Jacqueline's career as cellist takes off just as Hilary decides to marry and raise a family on a rural farm. The music is integral to the development of the story. Director, Anand Tucker, uses it to comment on the action, much as the piano performances were used in "Shine". The digital stereo sound highlights the richness of the music combined with emotionally gripping sound effects.
Emily Watson shines as Jacqueline in a varied and multi-faceted performance that may well earn her another Academy Award nomination.
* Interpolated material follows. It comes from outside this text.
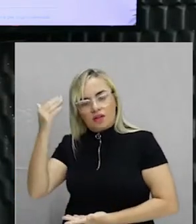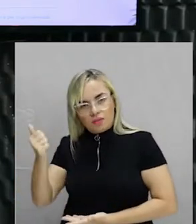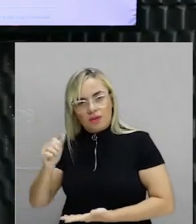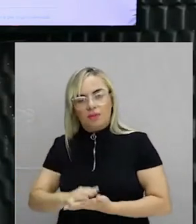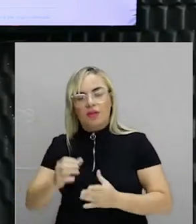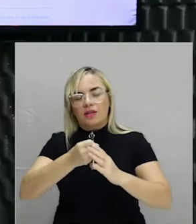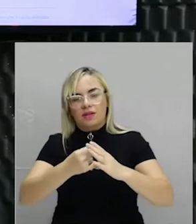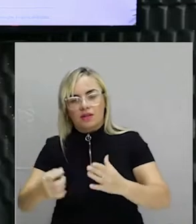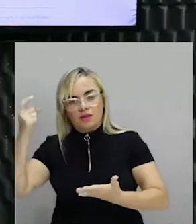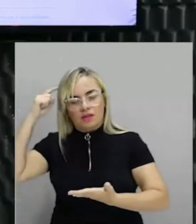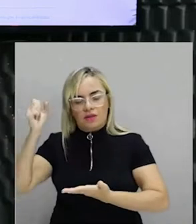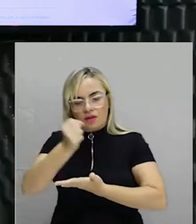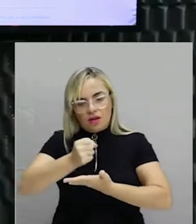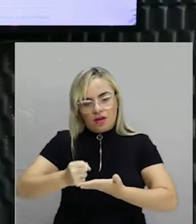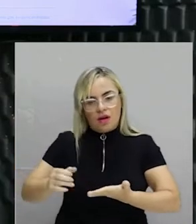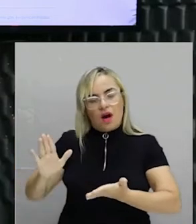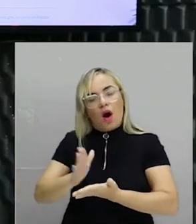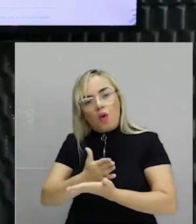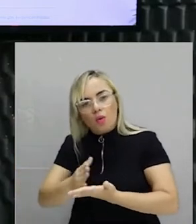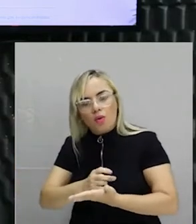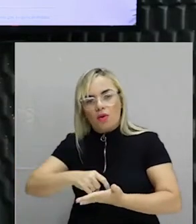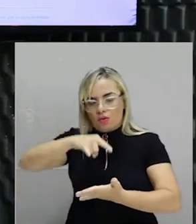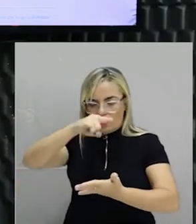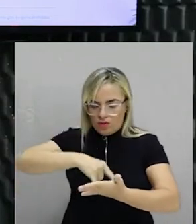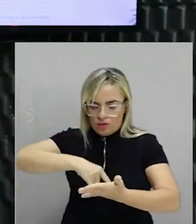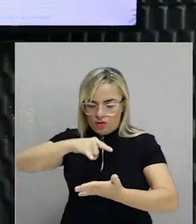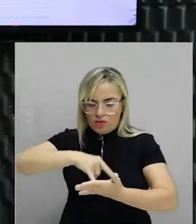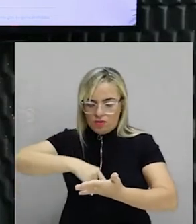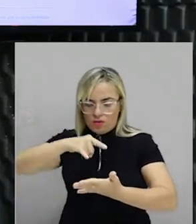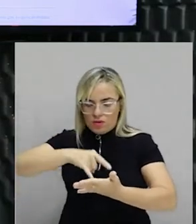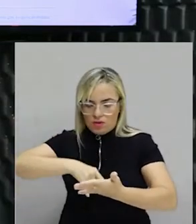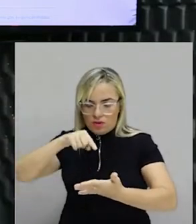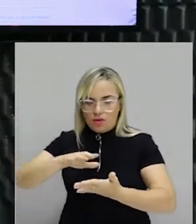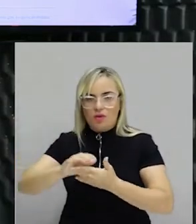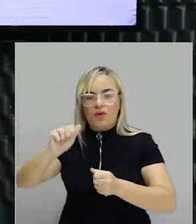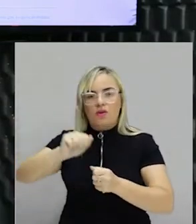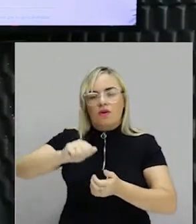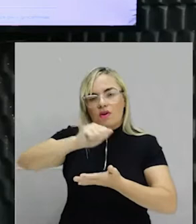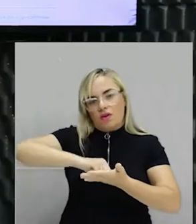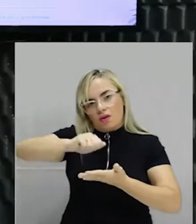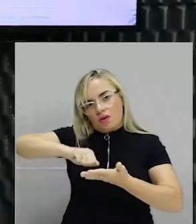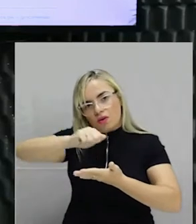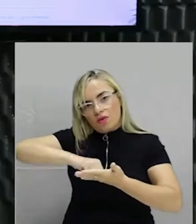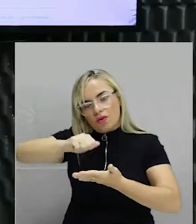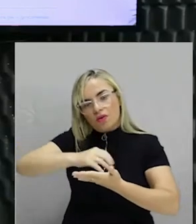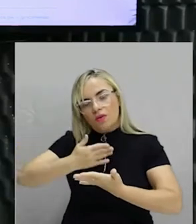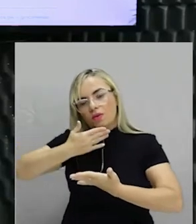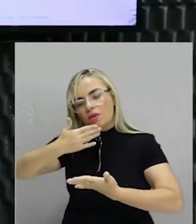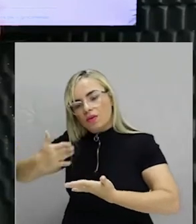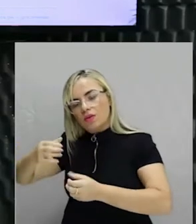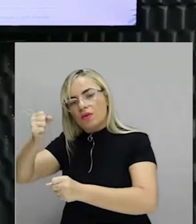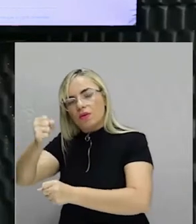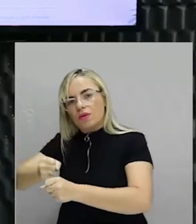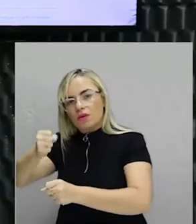Algumas existem documentos dizendo que ali foi feita uma encomenda para o mestre Antônio Francisco Lisboa, e foi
As the quieter more sensible Hilary, Rachel Griffiths is also effective in a less showy but subtle portrayal.
The key dramatic sequence comes at the film's center where Jacqueline leaves her husband, pianist and conductor, Daniel Barenboim, to stay with Hilary and her family. The surprising favor and request she asks of her sister will not be revealed here. Suffice it to say, this is not a film for children.
The powerful final scenes will remain long in memory. The fine music should encourage those not familiar with the careers of Du Pre and Barenboim to sample their recordings. Put this fine film on your must-see list.